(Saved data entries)
= Beginning of Section =

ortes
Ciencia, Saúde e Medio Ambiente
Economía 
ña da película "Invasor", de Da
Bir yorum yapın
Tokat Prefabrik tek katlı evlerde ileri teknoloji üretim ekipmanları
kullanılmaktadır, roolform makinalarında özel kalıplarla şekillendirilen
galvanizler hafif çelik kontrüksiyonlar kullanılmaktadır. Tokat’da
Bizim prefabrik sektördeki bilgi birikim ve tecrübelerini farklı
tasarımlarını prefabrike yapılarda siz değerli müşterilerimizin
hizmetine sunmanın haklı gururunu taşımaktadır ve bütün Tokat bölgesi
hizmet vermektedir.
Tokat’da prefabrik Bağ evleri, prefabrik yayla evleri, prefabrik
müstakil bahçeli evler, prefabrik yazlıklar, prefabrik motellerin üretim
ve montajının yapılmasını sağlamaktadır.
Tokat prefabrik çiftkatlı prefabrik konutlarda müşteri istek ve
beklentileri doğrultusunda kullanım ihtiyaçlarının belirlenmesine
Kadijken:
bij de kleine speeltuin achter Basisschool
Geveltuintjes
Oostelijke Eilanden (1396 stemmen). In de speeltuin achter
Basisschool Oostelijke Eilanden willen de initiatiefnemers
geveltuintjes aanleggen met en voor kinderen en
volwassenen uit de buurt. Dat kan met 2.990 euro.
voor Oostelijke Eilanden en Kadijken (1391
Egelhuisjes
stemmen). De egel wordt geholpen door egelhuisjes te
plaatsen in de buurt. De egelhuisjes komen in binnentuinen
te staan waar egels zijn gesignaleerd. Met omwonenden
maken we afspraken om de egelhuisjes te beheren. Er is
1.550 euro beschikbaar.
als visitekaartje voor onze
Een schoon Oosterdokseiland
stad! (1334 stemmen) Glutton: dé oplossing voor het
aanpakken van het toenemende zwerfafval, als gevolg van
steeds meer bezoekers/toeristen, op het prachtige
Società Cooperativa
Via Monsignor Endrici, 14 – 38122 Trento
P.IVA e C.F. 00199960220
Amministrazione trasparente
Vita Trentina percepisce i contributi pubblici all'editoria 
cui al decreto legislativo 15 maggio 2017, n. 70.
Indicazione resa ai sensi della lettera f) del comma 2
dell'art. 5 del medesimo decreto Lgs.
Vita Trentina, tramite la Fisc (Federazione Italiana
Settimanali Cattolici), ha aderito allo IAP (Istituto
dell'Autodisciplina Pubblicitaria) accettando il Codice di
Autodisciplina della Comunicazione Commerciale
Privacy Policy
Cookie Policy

= End of Section =
= Beginning of Section =

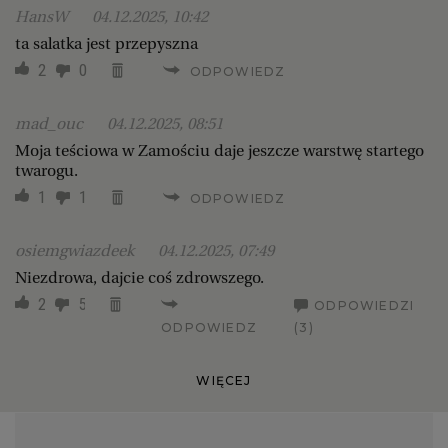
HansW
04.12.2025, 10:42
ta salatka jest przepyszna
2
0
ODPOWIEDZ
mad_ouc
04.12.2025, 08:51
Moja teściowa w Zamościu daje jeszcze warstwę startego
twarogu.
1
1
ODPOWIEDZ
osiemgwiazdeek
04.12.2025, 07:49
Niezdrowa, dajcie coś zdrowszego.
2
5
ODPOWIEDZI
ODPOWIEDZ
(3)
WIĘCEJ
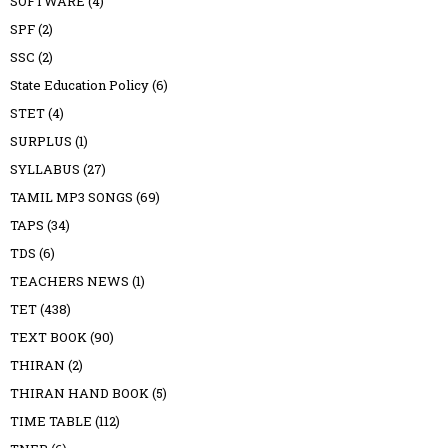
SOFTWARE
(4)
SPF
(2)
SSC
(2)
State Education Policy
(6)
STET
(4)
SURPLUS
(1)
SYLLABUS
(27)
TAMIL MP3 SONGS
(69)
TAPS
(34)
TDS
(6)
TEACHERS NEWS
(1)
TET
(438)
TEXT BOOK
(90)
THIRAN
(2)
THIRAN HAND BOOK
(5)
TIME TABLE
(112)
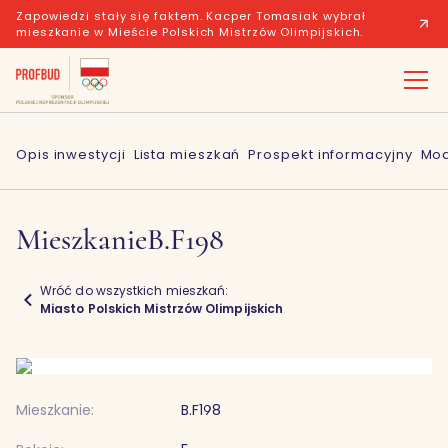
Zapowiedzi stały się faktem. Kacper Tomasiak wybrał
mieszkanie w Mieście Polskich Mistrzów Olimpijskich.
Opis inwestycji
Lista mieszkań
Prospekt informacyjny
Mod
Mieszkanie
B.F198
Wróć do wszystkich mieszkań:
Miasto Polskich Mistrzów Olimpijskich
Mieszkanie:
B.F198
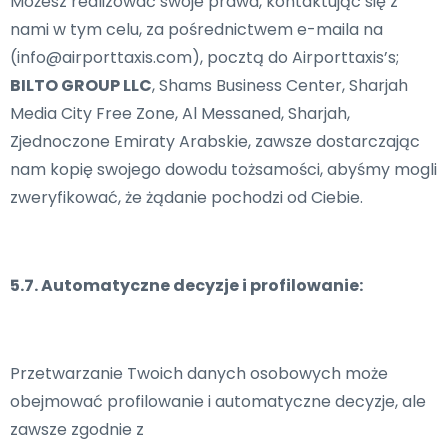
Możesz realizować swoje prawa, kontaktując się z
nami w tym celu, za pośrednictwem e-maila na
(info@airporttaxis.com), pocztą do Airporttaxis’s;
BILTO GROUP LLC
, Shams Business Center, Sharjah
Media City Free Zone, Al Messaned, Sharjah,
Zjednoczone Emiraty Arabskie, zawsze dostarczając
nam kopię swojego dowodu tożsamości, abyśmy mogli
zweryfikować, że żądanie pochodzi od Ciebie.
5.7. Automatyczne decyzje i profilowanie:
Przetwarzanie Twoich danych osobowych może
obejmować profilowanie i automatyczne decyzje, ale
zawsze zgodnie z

= End of Section =
= Beginning of Section =

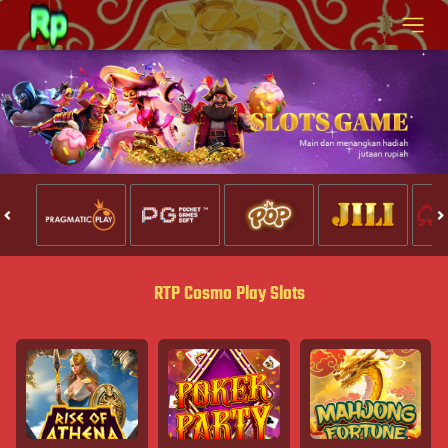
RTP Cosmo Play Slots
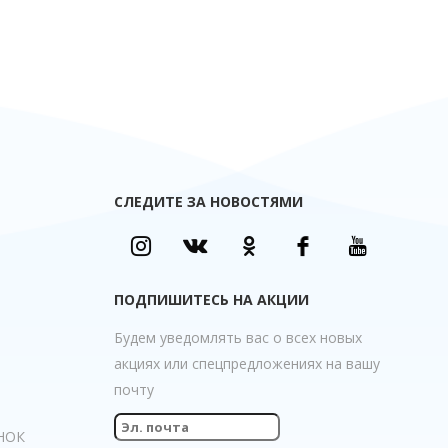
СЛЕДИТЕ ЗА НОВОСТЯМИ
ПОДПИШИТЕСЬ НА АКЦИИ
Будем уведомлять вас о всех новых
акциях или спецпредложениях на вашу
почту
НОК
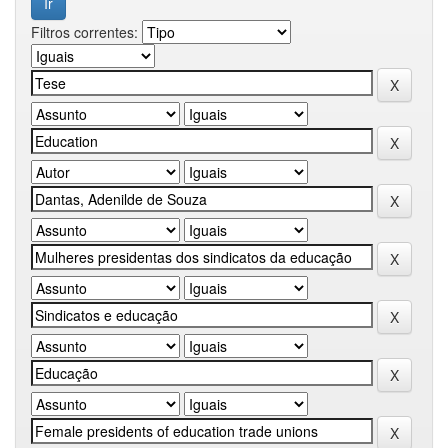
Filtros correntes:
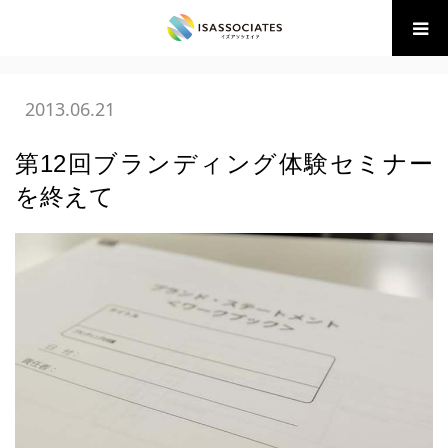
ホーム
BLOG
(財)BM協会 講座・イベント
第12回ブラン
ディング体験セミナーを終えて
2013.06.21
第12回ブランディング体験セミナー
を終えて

= End of Section =

| Your instructions |
Where a line of the entries contains "Kadijken", report that line.

| Completed task |
Kadijken:
voor Oostelijke Eilanden en Kadijken (1391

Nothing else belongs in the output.